= WHAT YOU NEED TO DO =
Only one portion of the data is to be written out: from the line bearing "right wrist: (984, 669)" through the line bearing "left ankle: (484, 761)". Write it exactly as it appears.

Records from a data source
====

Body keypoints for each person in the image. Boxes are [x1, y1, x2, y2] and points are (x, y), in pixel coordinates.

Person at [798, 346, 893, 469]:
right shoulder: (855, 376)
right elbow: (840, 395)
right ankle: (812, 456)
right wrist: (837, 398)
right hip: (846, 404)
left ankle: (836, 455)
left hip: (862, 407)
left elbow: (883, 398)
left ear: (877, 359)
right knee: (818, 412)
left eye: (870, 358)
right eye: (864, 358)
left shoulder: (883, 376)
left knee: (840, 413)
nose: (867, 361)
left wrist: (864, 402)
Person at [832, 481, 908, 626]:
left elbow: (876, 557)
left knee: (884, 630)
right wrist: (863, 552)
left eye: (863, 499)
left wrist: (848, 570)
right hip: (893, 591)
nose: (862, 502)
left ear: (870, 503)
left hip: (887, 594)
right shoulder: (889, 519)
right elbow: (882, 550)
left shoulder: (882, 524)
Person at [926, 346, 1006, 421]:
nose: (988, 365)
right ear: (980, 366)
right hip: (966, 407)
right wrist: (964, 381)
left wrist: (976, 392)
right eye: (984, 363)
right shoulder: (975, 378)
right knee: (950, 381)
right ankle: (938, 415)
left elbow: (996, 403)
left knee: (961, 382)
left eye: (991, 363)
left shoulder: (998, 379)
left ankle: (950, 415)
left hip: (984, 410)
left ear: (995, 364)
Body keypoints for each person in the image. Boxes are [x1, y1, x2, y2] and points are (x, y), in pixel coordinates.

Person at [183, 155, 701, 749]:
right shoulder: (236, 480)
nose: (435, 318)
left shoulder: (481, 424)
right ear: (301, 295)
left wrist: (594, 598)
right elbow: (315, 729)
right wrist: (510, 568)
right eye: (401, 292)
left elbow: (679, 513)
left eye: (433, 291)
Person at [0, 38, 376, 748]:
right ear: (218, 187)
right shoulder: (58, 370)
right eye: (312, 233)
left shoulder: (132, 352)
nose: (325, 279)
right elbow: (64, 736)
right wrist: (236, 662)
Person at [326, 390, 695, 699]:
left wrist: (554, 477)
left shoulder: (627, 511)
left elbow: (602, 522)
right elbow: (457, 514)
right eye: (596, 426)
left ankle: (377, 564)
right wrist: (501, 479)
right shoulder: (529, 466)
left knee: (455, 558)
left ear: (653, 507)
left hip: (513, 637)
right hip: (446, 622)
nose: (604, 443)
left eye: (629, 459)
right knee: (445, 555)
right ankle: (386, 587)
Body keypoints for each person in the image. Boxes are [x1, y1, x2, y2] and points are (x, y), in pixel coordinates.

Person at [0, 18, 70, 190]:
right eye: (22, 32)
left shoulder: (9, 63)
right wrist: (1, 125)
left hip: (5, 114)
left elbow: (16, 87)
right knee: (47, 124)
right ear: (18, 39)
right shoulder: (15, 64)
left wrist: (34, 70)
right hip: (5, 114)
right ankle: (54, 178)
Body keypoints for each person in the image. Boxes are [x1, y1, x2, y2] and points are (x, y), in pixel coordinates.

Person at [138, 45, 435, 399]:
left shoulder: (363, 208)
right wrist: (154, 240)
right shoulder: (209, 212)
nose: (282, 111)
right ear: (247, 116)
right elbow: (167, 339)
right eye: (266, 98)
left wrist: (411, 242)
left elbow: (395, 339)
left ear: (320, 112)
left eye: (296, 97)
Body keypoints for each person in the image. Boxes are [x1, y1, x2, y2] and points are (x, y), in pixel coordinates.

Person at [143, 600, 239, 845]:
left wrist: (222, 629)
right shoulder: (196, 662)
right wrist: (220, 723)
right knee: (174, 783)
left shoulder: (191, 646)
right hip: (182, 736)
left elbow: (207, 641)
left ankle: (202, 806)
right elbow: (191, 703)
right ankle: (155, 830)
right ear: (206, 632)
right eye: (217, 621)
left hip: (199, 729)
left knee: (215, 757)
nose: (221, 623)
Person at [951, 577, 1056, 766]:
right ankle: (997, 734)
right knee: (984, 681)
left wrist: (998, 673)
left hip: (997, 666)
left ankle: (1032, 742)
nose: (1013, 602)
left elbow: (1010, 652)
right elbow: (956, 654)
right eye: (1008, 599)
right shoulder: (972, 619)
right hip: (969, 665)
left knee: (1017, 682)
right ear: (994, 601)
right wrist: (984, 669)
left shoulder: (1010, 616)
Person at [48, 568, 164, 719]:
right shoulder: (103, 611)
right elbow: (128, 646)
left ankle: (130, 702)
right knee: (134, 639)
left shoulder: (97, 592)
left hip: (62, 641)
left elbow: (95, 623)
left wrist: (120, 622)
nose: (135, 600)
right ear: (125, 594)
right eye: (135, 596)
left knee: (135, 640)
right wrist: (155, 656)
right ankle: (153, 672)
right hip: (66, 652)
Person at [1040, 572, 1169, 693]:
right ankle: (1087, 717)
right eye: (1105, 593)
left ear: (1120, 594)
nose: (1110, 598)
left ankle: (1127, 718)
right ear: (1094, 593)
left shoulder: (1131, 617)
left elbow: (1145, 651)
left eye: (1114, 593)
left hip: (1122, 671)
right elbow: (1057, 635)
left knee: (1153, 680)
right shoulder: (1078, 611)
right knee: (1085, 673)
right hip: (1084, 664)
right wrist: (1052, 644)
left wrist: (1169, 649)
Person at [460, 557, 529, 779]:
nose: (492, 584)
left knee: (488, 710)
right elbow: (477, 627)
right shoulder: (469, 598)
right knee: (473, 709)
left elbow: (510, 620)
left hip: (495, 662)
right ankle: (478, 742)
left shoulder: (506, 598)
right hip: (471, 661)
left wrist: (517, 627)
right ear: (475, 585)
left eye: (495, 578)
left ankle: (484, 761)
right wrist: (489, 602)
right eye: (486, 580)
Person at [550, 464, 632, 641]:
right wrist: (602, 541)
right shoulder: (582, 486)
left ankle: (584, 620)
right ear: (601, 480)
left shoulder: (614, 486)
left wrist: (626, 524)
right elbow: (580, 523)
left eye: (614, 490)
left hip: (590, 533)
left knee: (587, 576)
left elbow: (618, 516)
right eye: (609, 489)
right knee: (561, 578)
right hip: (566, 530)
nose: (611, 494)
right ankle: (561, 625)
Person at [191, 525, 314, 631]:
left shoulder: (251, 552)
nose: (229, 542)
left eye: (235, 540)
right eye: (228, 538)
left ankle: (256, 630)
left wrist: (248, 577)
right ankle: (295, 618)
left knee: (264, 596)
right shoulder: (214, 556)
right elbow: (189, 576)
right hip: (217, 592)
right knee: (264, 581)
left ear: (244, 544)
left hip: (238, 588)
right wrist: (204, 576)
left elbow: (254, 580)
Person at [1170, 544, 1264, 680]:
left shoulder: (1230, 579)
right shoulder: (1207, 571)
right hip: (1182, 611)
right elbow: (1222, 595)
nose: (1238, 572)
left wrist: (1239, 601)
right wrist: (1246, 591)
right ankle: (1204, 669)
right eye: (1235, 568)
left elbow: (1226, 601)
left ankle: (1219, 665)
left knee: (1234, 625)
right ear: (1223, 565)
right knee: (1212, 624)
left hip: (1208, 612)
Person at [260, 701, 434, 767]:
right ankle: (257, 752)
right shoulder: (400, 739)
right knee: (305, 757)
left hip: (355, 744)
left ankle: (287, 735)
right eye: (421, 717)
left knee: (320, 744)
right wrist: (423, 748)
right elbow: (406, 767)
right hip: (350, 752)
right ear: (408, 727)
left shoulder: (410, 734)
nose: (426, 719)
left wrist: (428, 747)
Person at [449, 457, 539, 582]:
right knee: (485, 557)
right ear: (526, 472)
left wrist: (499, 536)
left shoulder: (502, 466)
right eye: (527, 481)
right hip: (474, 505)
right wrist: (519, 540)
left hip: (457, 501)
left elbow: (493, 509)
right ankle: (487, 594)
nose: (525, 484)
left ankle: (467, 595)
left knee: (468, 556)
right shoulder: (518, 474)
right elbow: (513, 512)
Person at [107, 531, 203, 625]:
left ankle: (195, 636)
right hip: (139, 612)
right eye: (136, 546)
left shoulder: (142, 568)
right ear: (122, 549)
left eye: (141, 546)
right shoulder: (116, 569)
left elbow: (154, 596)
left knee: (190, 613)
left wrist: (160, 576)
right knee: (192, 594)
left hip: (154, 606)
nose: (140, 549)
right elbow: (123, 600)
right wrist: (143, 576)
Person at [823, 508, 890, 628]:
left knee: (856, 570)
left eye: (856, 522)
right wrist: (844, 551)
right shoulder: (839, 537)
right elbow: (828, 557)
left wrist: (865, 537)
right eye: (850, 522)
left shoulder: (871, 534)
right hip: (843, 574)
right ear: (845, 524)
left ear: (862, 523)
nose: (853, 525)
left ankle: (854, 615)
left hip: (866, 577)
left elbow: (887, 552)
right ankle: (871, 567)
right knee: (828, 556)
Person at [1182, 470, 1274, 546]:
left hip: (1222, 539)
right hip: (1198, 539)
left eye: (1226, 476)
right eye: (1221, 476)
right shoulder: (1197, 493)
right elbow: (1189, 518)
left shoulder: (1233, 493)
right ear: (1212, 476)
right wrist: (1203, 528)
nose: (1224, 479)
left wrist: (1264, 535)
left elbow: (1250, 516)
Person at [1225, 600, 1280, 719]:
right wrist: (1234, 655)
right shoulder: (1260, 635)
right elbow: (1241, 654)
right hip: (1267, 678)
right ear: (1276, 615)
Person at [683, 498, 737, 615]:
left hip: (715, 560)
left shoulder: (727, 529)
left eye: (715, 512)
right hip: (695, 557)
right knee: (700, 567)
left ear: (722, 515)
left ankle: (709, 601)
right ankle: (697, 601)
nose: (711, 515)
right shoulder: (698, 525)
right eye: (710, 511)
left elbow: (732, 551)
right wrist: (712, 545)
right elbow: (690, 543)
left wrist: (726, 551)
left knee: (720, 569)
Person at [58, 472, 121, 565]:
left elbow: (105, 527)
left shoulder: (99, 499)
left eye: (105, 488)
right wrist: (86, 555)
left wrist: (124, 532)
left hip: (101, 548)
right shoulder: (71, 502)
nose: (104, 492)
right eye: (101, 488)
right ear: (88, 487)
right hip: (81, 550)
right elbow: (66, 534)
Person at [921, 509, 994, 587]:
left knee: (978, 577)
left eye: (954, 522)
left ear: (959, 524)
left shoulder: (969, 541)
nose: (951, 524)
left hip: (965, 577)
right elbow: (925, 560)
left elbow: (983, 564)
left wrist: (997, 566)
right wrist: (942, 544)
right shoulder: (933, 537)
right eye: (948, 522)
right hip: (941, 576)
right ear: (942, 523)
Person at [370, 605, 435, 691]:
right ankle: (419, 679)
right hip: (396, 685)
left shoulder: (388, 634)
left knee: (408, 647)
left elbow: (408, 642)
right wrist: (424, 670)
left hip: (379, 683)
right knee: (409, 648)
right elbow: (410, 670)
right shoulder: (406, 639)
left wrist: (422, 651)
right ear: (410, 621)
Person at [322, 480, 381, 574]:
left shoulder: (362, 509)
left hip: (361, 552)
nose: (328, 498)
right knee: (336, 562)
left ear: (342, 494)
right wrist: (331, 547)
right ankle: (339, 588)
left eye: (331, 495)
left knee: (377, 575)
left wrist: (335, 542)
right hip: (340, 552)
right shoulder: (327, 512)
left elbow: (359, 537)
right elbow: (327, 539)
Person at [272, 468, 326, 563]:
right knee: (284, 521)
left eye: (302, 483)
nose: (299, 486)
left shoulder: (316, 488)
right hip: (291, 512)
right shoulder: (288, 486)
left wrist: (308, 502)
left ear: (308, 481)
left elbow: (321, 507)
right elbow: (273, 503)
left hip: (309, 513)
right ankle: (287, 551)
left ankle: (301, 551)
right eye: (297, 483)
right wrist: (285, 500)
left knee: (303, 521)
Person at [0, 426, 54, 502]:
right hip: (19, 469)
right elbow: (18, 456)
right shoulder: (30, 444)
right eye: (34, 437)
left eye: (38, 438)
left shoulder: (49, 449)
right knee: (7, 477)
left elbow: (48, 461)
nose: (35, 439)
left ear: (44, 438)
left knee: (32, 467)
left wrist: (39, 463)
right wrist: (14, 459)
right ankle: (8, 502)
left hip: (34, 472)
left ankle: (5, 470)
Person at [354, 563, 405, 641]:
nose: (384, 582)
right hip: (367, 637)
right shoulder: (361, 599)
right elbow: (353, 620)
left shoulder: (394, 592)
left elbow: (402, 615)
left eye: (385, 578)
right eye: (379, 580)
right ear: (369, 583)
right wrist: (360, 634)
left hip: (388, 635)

====

= YOUR SOLUTION =
right wrist: (984, 669)
left shoulder: (1010, 616)
Person at [48, 568, 164, 719]:
right shoulder: (103, 611)
right elbow: (128, 646)
left ankle: (130, 702)
right knee: (134, 639)
left shoulder: (97, 592)
left hip: (62, 641)
left elbow: (95, 623)
left wrist: (120, 622)
nose: (135, 600)
right ear: (125, 594)
right eye: (135, 596)
left knee: (135, 640)
right wrist: (155, 656)
right ankle: (153, 672)
right hip: (66, 652)
Person at [1040, 572, 1169, 693]:
right ankle: (1087, 717)
right eye: (1105, 593)
left ear: (1120, 594)
nose: (1110, 598)
left ankle: (1127, 718)
right ear: (1094, 593)
left shoulder: (1131, 617)
left elbow: (1145, 651)
left eye: (1114, 593)
left hip: (1122, 671)
right elbow: (1057, 635)
left knee: (1153, 680)
right shoulder: (1078, 611)
right knee: (1085, 673)
right hip: (1084, 664)
right wrist: (1052, 644)
left wrist: (1169, 649)
Person at [460, 557, 529, 779]:
nose: (492, 584)
left knee: (488, 710)
right elbow: (477, 627)
right shoulder: (469, 598)
right knee: (473, 709)
left elbow: (510, 620)
left hip: (495, 662)
right ankle: (478, 742)
left shoulder: (506, 598)
right hip: (471, 661)
left wrist: (517, 627)
right ear: (475, 585)
left eye: (495, 578)
left ankle: (484, 761)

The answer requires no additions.